The script masters a few dramatic tonal shifts, hovering between a dark comedy, with sharp-elbowed banter and satirical punches, and a psychological thriller. Yet there’s also a promising young romance and a scene that will make you think you’ve been dropped into an indie rom-com. Then, suddenly, a queasiness sets in, along with the realization that your own assumptions were—much like those of the characters—very wrong. Actors known for their network sitcom chops, like Max Greenfield and Adam Brody, goad you into thinking you’re entering lighter territory again, when your stomach plummets once more, the sudden realization that the funny, flattering, protective person who offered to save our protagonist from the creeps is actually one of them.
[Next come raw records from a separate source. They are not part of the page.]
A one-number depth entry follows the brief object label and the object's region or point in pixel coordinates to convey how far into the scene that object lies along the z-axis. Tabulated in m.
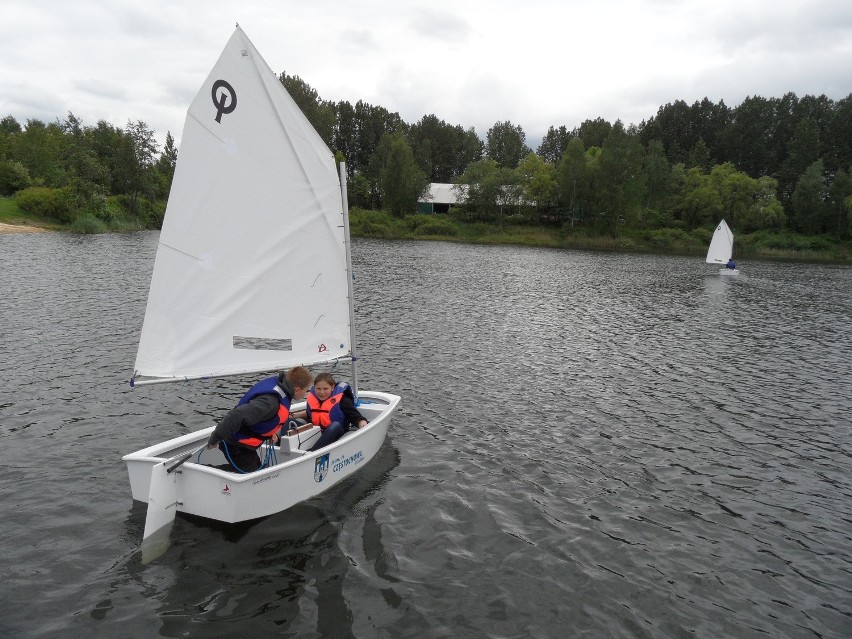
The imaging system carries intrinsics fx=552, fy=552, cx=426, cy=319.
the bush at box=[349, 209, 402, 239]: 95.31
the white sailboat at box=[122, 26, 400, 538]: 9.37
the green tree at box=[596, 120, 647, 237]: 96.94
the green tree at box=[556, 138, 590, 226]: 99.69
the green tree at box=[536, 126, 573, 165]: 159.77
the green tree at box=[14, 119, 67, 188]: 92.31
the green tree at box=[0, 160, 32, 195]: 83.06
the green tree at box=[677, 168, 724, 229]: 103.12
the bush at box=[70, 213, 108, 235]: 72.00
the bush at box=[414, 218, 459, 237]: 97.88
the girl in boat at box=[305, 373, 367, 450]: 11.67
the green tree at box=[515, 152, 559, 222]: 103.81
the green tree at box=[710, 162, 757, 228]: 103.88
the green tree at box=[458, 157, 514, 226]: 103.31
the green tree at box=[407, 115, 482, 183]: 141.62
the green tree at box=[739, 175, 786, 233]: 100.62
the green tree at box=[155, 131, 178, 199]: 103.29
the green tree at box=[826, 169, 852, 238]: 97.88
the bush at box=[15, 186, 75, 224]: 73.50
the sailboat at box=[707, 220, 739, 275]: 63.34
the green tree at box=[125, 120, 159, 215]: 92.12
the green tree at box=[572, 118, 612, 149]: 141.50
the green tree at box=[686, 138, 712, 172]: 125.19
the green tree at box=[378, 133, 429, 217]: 103.75
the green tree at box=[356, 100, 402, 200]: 135.88
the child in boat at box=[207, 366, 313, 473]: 9.18
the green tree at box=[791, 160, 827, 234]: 99.50
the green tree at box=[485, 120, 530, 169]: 143.50
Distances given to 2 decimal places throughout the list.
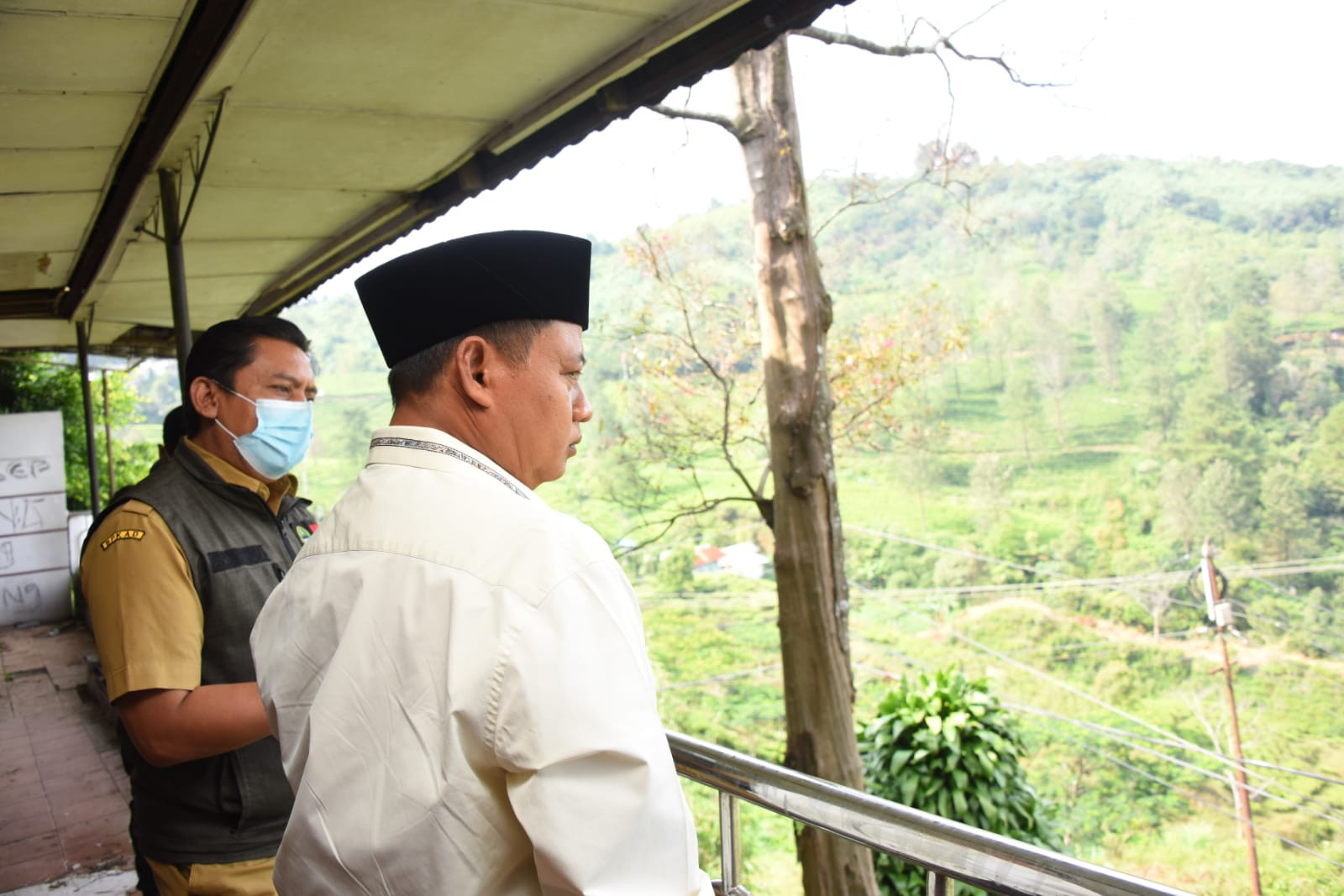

Stick around for the ending, as there’s a pay off—and you likely won’t see it coming.

The takeaway:

Brace yourself for this rattling awards contender, for it will mess with you, but it will also stay with you.

Watch it with:

A friend from school days, as you might want to talk about it afterward. There are moments when I felt like it should be slipped into freshman (or med school) orientation. But as Mulligan herself explains it, “This is a film that you want to see, you don’t feel like you ought to.”

Worth noting:

While rape is not actually depicted, there is a phone video that a character watches which depicts a rape. There’s also a violent scene in the third act.